> [Aim of the exercise]: Change "common name" to "vernacular name" wherever it appears in the listing, and reproduce every line otherwise unaltered.

Collected data entries:
--- --- ---

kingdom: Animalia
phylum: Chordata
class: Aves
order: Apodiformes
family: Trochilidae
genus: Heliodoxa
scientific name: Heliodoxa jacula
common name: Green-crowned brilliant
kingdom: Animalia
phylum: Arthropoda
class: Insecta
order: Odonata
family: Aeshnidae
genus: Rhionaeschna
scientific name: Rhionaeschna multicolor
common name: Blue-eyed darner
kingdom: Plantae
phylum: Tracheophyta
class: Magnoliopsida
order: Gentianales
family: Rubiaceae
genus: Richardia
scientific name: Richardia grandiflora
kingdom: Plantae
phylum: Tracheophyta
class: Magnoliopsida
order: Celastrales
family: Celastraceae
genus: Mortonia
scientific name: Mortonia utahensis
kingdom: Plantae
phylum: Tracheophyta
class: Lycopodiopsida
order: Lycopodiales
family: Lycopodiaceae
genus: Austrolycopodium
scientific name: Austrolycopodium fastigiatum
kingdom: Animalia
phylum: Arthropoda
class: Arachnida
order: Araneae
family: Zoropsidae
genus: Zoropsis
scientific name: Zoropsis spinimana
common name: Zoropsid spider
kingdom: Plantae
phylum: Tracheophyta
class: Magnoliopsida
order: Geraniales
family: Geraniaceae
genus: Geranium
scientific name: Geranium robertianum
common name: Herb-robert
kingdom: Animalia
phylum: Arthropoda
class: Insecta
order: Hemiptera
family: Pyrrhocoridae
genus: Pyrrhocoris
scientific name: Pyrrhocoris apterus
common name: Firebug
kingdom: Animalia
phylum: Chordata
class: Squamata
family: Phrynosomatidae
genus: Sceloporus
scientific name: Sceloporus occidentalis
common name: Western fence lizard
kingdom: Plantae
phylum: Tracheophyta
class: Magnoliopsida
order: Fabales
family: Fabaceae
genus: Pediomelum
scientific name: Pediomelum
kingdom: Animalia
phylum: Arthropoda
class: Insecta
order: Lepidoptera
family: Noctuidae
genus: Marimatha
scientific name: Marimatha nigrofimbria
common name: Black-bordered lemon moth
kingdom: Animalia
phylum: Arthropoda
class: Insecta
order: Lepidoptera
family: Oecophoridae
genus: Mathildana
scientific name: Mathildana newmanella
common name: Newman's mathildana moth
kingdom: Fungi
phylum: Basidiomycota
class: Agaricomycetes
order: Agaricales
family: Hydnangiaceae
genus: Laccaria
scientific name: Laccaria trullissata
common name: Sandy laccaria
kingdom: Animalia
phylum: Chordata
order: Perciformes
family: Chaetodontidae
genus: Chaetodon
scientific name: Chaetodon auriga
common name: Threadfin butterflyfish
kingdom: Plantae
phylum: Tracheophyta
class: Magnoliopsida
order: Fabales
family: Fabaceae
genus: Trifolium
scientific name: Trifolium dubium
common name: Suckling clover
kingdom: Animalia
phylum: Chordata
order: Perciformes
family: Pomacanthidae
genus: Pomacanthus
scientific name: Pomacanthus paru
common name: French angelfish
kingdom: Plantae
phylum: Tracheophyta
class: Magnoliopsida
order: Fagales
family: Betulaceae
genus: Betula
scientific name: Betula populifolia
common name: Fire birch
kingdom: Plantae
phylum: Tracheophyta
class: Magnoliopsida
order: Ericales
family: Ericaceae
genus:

--- --- ---

> [Final result]:
kingdom: Animalia
phylum: Chordata
class: Aves
order: Apodiformes
family: Trochilidae
genus: Heliodoxa
scientific name: Heliodoxa jacula
vernacular name: Green-crowned brilliant
kingdom: Animalia
phylum: Arthropoda
class: Insecta
order: Odonata
family: Aeshnidae
genus: Rhionaeschna
scientific name: Rhionaeschna multicolor
vernacular name: Blue-eyed darner
kingdom: Plantae
phylum: Tracheophyta
class: Magnoliopsida
order: Gentianales
family: Rubiaceae
genus: Richardia
scientific name: Richardia grandiflora
kingdom: Plantae
phylum: Tracheophyta
class: Magnoliopsida
order: Celastrales
family: Celastraceae
genus: Mortonia
scientific name: Mortonia utahensis
kingdom: Plantae
phylum: Tracheophyta
class: Lycopodiopsida
order: Lycopodiales
family: Lycopodiaceae
genus: Austrolycopodium
scientific name: Austrolycopodium fastigiatum
kingdom: Animalia
phylum: Arthropoda
class: Arachnida
order: Araneae
family: Zoropsidae
genus: Zoropsis
scientific name: Zoropsis spinimana
vernacular name: Zoropsid spider
kingdom: Plantae
phylum: Tracheophyta
class: Magnoliopsida
order: Geraniales
family: Geraniaceae
genus: Geranium
scientific name: Geranium robertianum
vernacular name: Herb-robert
kingdom: Animalia
phylum: Arthropoda
class: Insecta
order: Hemiptera
family: Pyrrhocoridae
genus: Pyrrhocoris
scientific name: Pyrrhocoris apterus
vernacular name: Firebug
kingdom: Animalia
phylum: Chordata
class: Squamata
family: Phrynosomatidae
genus: Sceloporus
scientific name: Sceloporus occidentalis
vernacular name: Western fence lizard
kingdom: Plantae
phylum: Tracheophyta
class: Magnoliopsida
order: Fabales
family: Fabaceae
genus: Pediomelum
scientific name: Pediomelum
kingdom: Animalia
phylum: Arthropoda
class: Insecta
order: Lepidoptera
family: Noctuidae
genus: Marimatha
scientific name: Marimatha nigrofimbria
vernacular name: Black-bordered lemon moth
kingdom: Animalia
phylum: Arthropoda
class: Insecta
order: Lepidoptera
family: Oecophoridae
genus: Mathildana
scientific name: Mathildana newmanella
vernacular name: Newman's mathildana moth
kingdom: Fungi
phylum: Basidiomycota
class: Agaricomycetes
order: Agaricales
family: Hydnangiaceae
genus: Laccaria
scientific name: Laccaria trullissata
vernacular name: Sandy laccaria
kingdom: Animalia
phylum: Chordata
order: Perciformes
family: Chaetodontidae
genus: Chaetodon
scientific name: Chaetodon auriga
vernacular name: Threadfin butterflyfish
kingdom: Plantae
phylum: Tracheophyta
class: Magnoliopsida
order: Fabales
family: Fabaceae
genus: Trifolium
scientific name: Trifolium dubium
vernacular name: Suckling clover
kingdom: Animalia
phylum: Chordata
order: Perciformes
family: Pomacanthidae
genus: Pomacanthus
scientific name: Pomacanthus paru
vernacular name: French angelfish
kingdom: Plantae
phylum: Tracheophyta
class: Magnoliopsida
order: Fagales
family: Betulaceae
genus: Betula
scientific name: Betula populifolia
vernacular name: Fire birch
kingdom: Plantae
phylum: Tracheophyta
class: Magnoliopsida
order: Ericales
family: Ericaceae
genus:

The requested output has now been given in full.